● **Brontekst**
○ ○ ○ ○
Vlak voor de oorlog begint het verhaal Salinger en Oona, dochter van de op dat moment wereldberoemde dramaturg Eugene O’Neill, met wie zij sinds haar tweede jaar nagenoeg geen contact meer heeft. Jerome Salinger, die al schrijft en snel een verhaal gepubliceerd zal krijgen, en Oona ontmoeten elkaar in de Stork Club in New York, een plek waar de rich and famous uit die tijd samenkomen. Truman Capote zit aan hetzelfde tafeltje als Oona, ze zullen hun leven lang bevriend blijven, en Salinger komt erbij zitten, aangetrokken door de stille en mooie vijftienjarige Oona. Ze keuvelen wat over koetjes en kalfjes en laten de hun conversatie daarna gemoedelijk stilvallen, kijkend naar de beau-monde.

-Vous savez…
- Qoui?
- Je me tais, mais… je m’ennuie pas.
- Moi non plus.
- J’aime bien me taire avec vous.
- …
-…

Bij de tweede ontmoeting slaat de vonk over, ze praten veel, drinken nog meer en blijven de hele nacht bij elkaar. Er ontstaat een relatie, hoewel ze achteraf beiden zeggen dat ze te jong waren om te weten wat echte liefde is. Na een paar maanden, ze zien elkaar veel, zij slaapt vaak bij hem, zonder dat ze met elkaar naar bed gaan, begint het te wringen. Zijn bezitterigheid en humeurige buien botsen met haar fladderende en vrolijke leventje waarin ze vooral wil genieten.
De relatie komt fysiek aan een einde wanneer Salinger, van Joodse afkomst, besluit het leger in te gaan en in Europa tegen Hitler te gaan strijden. Oona volgt haar vriendinnen naar Hollywood met het doel om filmactrice te worden. Salinger schrijft haar en beschouwt haar nog steeds als zijn verloofde, Oona antwoordt dat het voorbij is, dat ze verder wil met haar leven en dat ze bovendien iemand anders ontmoet heeft: Charlie Chaplin. Charlie is overdonderd door de verschijning van de jonge schoonheid, ze schelen 36 jaar. Ze wordt zijn vierde vrouw en blijft bij hem tot zijn dood in 1977.
○ ○ ○ ○
● **Gegevens**

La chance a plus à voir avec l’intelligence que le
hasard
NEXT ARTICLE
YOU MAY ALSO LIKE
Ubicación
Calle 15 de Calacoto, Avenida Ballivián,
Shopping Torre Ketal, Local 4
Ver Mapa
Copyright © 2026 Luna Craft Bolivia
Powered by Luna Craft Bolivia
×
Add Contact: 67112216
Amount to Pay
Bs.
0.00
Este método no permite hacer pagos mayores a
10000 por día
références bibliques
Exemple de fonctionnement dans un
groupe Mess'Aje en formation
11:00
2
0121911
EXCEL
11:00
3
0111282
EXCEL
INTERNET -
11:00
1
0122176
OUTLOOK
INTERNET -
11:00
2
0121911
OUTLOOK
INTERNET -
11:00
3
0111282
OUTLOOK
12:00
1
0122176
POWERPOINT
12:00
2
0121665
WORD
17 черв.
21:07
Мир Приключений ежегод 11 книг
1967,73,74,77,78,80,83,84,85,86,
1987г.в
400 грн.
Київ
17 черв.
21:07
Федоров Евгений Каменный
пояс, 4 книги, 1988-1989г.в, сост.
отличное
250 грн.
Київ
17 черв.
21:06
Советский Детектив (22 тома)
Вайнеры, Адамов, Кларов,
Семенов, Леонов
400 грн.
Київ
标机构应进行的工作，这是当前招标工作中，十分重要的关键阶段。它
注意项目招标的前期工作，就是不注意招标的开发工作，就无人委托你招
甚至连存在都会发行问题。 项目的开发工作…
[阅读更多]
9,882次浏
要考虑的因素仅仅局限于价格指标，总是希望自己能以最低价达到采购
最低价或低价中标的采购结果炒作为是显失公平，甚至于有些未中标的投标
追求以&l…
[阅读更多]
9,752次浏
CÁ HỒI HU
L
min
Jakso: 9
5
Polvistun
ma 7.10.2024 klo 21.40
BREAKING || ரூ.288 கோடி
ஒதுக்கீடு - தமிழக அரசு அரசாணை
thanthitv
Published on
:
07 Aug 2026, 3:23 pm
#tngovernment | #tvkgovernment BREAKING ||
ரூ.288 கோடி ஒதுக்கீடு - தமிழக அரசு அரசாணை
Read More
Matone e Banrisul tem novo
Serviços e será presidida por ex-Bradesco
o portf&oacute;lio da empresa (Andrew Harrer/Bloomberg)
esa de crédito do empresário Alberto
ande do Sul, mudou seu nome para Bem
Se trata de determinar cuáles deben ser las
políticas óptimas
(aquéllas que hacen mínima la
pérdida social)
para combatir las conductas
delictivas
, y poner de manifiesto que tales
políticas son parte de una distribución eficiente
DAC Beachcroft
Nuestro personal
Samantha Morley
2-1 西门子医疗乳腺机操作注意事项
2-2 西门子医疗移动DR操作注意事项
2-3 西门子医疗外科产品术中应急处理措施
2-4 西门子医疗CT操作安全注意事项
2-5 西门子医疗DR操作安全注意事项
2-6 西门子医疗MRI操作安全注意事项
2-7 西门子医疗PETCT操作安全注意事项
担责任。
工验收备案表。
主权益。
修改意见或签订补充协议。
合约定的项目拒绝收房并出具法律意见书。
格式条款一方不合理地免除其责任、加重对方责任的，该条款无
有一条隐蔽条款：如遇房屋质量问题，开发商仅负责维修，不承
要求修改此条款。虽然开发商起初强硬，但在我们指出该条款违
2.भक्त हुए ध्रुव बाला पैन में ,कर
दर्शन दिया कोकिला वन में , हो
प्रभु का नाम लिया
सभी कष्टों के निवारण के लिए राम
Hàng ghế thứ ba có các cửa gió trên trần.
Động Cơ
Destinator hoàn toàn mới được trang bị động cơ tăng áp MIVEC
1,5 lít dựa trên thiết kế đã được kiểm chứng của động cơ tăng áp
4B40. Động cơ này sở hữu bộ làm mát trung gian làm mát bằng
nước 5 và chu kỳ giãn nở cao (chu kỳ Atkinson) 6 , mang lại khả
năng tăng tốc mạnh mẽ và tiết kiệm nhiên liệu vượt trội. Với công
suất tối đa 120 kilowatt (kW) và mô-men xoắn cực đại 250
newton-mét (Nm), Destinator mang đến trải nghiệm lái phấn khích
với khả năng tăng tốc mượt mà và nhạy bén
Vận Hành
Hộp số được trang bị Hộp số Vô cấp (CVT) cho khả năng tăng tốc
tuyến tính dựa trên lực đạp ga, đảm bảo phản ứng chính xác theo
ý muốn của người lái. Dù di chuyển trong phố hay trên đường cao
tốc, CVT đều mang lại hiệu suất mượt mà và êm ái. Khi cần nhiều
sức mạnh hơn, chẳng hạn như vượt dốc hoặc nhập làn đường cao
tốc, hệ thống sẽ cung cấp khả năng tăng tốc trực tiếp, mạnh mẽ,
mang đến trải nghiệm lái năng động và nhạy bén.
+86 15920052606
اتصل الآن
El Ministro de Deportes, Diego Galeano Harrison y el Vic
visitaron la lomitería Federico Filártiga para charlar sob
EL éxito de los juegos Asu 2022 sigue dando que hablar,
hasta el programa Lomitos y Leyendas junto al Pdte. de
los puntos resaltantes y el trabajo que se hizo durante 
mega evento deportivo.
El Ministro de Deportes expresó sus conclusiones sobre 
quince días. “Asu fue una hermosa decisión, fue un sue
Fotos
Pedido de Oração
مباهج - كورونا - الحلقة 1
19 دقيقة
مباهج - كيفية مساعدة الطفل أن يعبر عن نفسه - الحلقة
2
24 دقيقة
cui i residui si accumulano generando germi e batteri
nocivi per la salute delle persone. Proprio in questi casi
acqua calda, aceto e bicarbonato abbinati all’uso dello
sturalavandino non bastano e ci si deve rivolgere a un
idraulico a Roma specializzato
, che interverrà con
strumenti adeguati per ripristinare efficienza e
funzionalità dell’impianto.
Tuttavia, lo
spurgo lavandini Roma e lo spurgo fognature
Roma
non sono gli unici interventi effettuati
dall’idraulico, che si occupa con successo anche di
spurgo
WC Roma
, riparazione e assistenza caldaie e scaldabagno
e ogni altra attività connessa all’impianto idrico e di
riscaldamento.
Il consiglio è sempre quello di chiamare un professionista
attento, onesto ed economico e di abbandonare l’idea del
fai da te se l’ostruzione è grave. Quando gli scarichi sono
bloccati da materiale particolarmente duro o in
○ ○ ○ ○
● **Opdracht A**
Waar ontmoeten Jerome Salinger en Oona elkaar volgens de tekst over Salinger en Oona?
● **Opdracht B**
Schrijf de tekst over Salinger en Oona verder, te beginnen na de laatste zin.

● **Antwoord A**
In de Stork Club in New York.

● **Antwoord B**
Beigbeder, die zelf ook een relatie heeft met een veel jongere vrouw, maakt van dit gegeven gebruik om het op te nemen voor oudere mannen die de voorkeur hebben voor jonge vrouwen. Het gaat ze, de mannen, niet alleen om de jonge en strakke lichamen, maar ook omdat de jeugdigheid hun toekomst geeft en de jonge vrouwen zijn op zoek naar levenservaring, iets van een twintigjarige ontbeert.
Ondanks dit onnodige uitstapje, weet Beigbeder de boeiende levens van deze personen knap met elkaar te verweven. Salinger verandert compleet tijdens de oorlog in Europa, hij ziet de meest afschrikwekkende taferelen, doorstaat te veel ellende voor één mensenleven en blijft ondanks alles vasthouden aan Oona, zijn eerste en grootste liefde. Hoewel het leven van Salinger afgesloten blijft voor de buitenwereld, in beheer bij zijn weduwe en zoon, wordt er een geloofwaardig lijn uitgezet van hoe het contact tussen Salinger en Oona verder verloopt. Hij blijft haar schrijven, zij leest zijn brieven en antwoordt sporadisch. De asbak die Oona uit de Stork Club heeft meegenomen en aan Salinger heeft gegeven, blijft tot het einde toe een rol spelen, ook al is hij in stukken.
 
Salinger et Oona, c’est une histoire d’amour courtois. Chaplin et Oona, c’est le mariage le plus réussi que je connaisse. La vie parfaite, c’est d’avoir vécu le deux, comme Oona.

Beigbeder besluit het boek met zijn eigen huidige liefde, die hij nooit ontmoet zou hebben zonder dit project, hij ontmoet haar in Zwitserland, waar hij probeert de brieven die Salinger schreef aan Oona los te krijgen bij de erven van Oona Chaplin. Het lukt hem niet, en maar goed ook, bedenkt hij zich, anders had hij ze nooit kunnen verzinnen.
Vier jaar heeft hij dag in dag uit doorgebracht met zijn personages. De lezer kan nu een intrigerende roman lang genieten van deze beroemdheden, en zich afvragen waarom het niet zo gegaan zou kunnen zijn.